» Текст документа:
· · · · ·
Такое впечатление, что Паунд уже читал «Улисс» и говорит все это также и о нем, но нет, главного городского романа западной литературы еще нет и в помине. Впрочем, его персонажи тут и там выглядывают из «Дублинцев» — но это мы ретроспективно, из сегодня знаем. А в июле 1914 года знать это мог только Господь Бог, с которым у героев Джойса, начиная с «Портрета художника в юности» сложились непростые отношения. В «Дублинцах» эти отношения еще довольно просты – там герои все незамысловатые, верующие (католики, в основном), нормальные для того времени. Как написал Эзра Паунд, «он классик, так как имеет дело с нормальными вещами и нормальными людьми».

«Позвольте! — воскликнет из своего литературного небытия злобный старичок из отдела некрологов газеты Times, — Позвольте! Он же ирландец, и вообще все это про ирландцев, их шутки, их бесконечные песни, их все свое. Город их, совсем на Лондон не похож, и даже на Бирмингем, не говоря уже об Эдинбурге. Да и вообще, у ирландцев и смерть своя специальная, ирландская!» Старичок размахивает истрепанной газеткой, той самой, в которой были напечатаны его собственные слова. Наш взгляд ухватывает на потрясаемых листках обрывки фразы — «intensely alive, fundamentally Irish, full of Rabelaisian ‘humour’», дедушка засовывает газету во внутренний карман пиджака и, кряхтя, залезает обратно в вечность, а мы продолжаем читать Паунда: «удивительно, что мистер Джойс – ирландец. Все весьма устали от метаний ирландского – или кельтского – воображения (или “фантазии” как я, думаю, они называют это сейчас). Мистер Джойс не мечется. Он дает определения. Он не является институцией, предназначенной для продвижения ирландских крестьянских промыслов. Он принимает международный стандарт прозы и соответствует ему».

Обе главные темы «Дублинцев» определены Паундом – реализм и (не)ирландскость Джойса. Но есть еще одна, может быть, главная тема и книги, и жизни, — смерть.

В этой точке, пожалуй, стоит остановиться и задать себе вопрос: а какого черта я все это рассказываю? Кому могут быть интересны литературные дрязги в чужих странах столетней примерно давности? Какое все это имеет отношение к нам сегодня?

В сущности, никакое, если бы не, к примеру, вот это: 

 

«Обильные слезы выступили в глазах у Габриэла. У него никогда не было такого чувства ни к одной женщине, но он точно знал, что это чувство – любовь. Слезы еще обильней наполнили его глаза, и ему представилось в полутьме, что он видит фигурку юноши, стоящего под деревом, с которого текут струи дождя. Невдалеке были другие фигуры. Душа его приблизилась к тем краям, где обитают обширные сонмы мертвых. Он сознавал их причудливое мерцающее существование, однако был бессилен его постичь. Его собственная личность растворялась в сумеречном неосязаемом мире, и весь тот весомый мир, который эти усопшие некогда воздвигали, в котором жили, беззвучно сжимался и растворялся.
· · · · ·
» Исходные данные:
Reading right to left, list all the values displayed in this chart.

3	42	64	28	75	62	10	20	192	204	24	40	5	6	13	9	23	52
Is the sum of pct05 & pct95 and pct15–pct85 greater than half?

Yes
· · · · ·
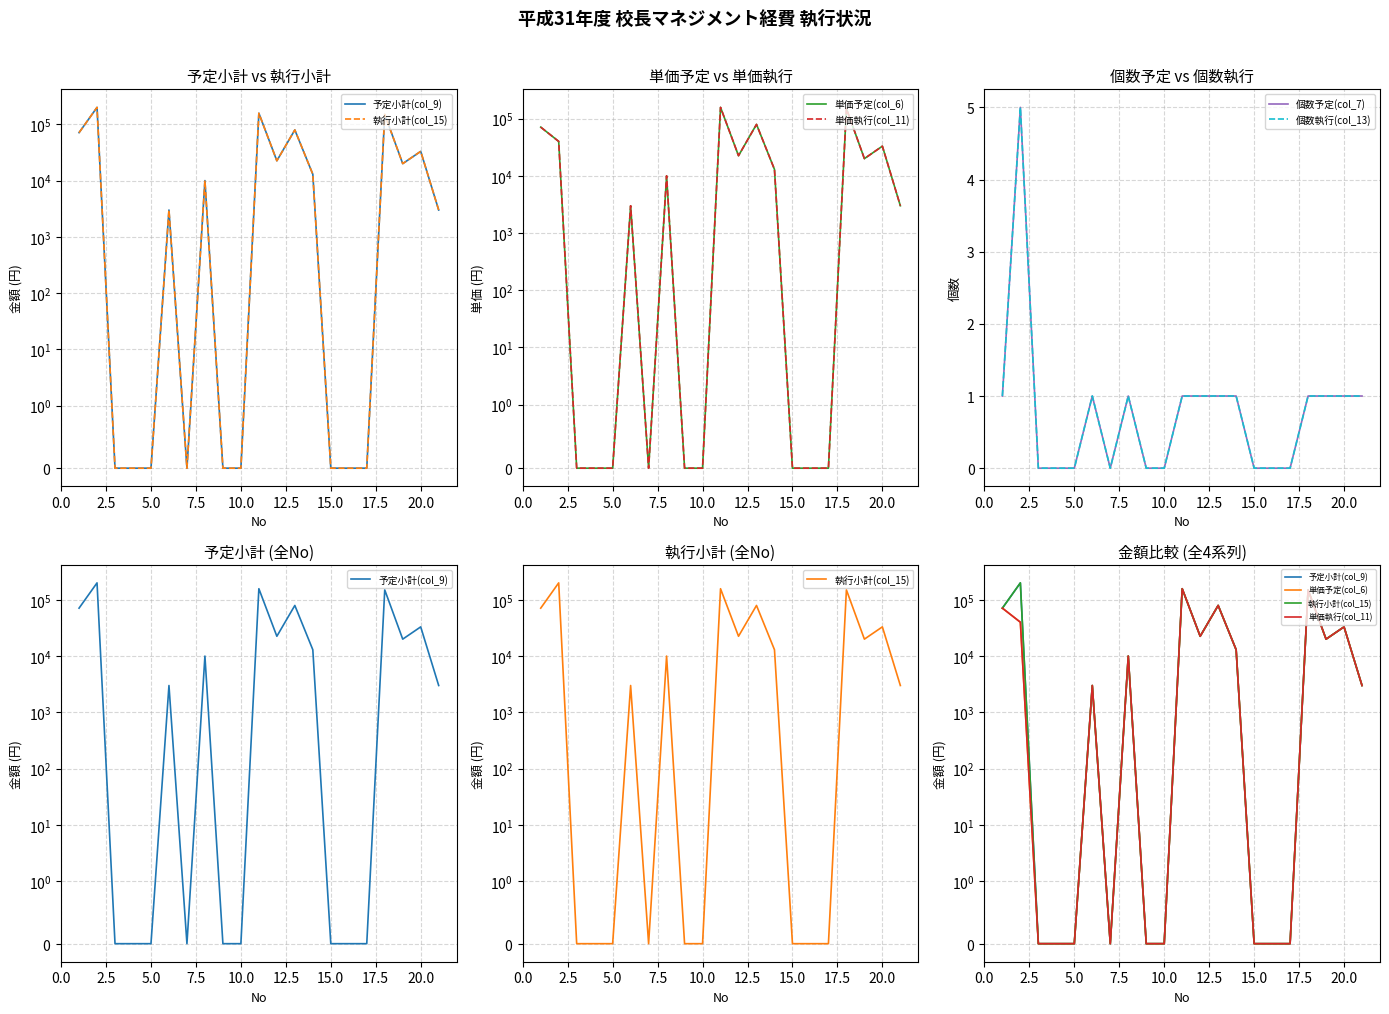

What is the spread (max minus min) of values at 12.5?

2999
· · · · ·
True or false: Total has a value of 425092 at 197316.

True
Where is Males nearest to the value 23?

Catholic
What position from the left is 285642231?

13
· · · · ·
» Задания к упражнению:
1. Ответьте по тексту о «Дублинцах» Джойса:
(a) Из отдела некрологов какой газеты старичок, который возражает Паунду?
(b) Какие две главные темы «Дублинцев» определены Паундом?
(c) Какое чувство, как точно знал Габриэл, он испытывает?
2. Допишите продолжение текста о «Дублинцах» Джойса, начиная сразу после его последнего предложения.

» Ответы:
1.
(a) Газеты Times.
(b) Реализм и (не)ирландскость Джойса.
(c) Любовь.

2.
Легкий шелест снаружи заставил его обернуться к окну. Снова пошел снег. Он сонно глядел на темные и серебристые хлопья, наискосок пересекающие полосу света. Подходит время и для него собираться в путешествие на закат. Да, газеты не ошибались: по всей Ирландии шел снег. Он падал во всех частях сумрачной центральной равнины, на безлесных холмах, мягко упадал на болота Аллена и дальше к западу упадал мягко в темные и буйные воды Шеннона. Он падал и во всех частях одинокого кладбища на холме, где лежал Майкл Фьюри. Он скапливался на покривившихся крестах и надгробиях, на ограде нешироких входных ворот, на голых колючках терна. Душа Габриэла медленно истаивала. Он слушал, как тихо падает снег по всей вселенной и упадает тихо, как нисхождение их последнего конца, на всех живущих и мертвых»*.

 

Я позволил себе процитировать целиком один из самых цитируемых в последние сто лет пассажей в англоязычной литературе. Объем моего небольшого эссе вопиет против такого, но я все же не выдержал и это сделал, точно так же как не могут остановиться и цитируют целиком эти последние два абзаца рассказа Джойса «Мертвые» очень многие – критики, литературоведы, драматурги, просто читатели и даже кинорежиссеры. Недавний фильм Альмодовара кончается не чем иным, как этим снегом, только падает он на Нью-Йорк. Дело, конечно, не в медленной красоте этого литературного снега, а в том, что падает он на нас всех.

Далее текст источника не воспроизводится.